The panel wrote that it was joining “the growing chorus of federal courts” that have held that drawing districts to unfairly favor the party in power is unconstitutional. The judges said the maps violated Democratic voters’ constitutional rights.
But the impact of the ruling ultimately will turn on an opinion by the Supreme Court, which is weighing decisions in two other partisan gerrymander cases involving congressional districts in North Carolina and Maryland. The high court’s decision in those cases, expected by the end of June, could reinforce the Michigan ruling, force alterations to it, or even overrule it entirely…
“Federal courts must not abdicate their responsibility to protect American voters from this unconstitutional and pernicious practice that undermines our democracy,” they wrote, adding that failing to protect voters’ rights “will only increase the citizenry’s growing disenchantment with, and disillusionment in, our democracy.”In what seemed to be a direct message to the Supreme Court, they said that “judges — and justices — must act in accordance with their obligation to vindicate the constitutional rights of those harmed by partisan gerrymandering.”

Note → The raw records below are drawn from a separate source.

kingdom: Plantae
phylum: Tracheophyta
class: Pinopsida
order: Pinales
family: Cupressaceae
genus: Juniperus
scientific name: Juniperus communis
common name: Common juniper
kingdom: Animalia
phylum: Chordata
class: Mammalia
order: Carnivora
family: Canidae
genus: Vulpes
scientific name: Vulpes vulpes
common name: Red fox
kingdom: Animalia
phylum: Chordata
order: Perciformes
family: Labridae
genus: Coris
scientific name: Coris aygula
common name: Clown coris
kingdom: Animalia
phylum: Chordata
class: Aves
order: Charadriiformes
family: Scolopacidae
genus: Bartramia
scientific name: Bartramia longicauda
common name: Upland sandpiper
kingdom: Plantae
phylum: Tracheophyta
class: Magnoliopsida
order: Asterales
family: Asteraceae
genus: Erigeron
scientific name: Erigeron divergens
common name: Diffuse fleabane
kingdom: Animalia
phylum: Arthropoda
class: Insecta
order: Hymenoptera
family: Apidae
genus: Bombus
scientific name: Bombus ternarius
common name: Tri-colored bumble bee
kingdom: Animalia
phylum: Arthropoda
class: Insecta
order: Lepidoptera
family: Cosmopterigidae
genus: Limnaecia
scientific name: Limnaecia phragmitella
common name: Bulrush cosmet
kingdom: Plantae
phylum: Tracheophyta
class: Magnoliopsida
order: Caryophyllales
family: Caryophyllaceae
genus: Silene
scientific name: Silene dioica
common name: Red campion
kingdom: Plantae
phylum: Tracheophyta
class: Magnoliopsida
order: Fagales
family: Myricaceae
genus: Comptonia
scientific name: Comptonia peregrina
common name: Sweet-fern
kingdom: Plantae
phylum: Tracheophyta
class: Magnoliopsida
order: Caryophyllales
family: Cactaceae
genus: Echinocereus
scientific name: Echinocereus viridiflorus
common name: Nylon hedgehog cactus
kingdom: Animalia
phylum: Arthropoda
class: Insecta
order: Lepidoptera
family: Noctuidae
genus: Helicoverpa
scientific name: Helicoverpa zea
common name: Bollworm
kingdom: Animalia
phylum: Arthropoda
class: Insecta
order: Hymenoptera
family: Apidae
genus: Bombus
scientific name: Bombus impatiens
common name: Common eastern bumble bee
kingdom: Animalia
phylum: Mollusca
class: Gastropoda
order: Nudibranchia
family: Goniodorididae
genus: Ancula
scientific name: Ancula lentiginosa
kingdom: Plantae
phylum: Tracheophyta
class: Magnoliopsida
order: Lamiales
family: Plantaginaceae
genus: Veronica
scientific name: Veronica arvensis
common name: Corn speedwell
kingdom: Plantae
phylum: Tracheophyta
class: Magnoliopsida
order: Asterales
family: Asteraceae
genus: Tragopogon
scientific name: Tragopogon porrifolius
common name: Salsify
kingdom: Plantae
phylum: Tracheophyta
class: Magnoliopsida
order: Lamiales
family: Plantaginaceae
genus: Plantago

Given that Kennedy was the only conservative justice to express any concern about partisan gerrymandering and he’s now been replaced by Brett Kavanaugh, I’m not very hopeful of a positive outcome here even though the appeals court pointed out that the gerrymandering in Michigan was particularly extreme and egregious:
“The constitutional violations in this case are particularly severe. Evidence from numerous sources demonstrates that the map-drawers and legislators designed the Enacted Plan with the specific intent to discriminate against Democratic voters. A wide breadth of statistical evidence indicates that the Enacted Plan’s partisan bias has proven severe and durable; it has strongly advantaged Republicans and disadvantaged Democrats for eight years and across four separate election cycles.”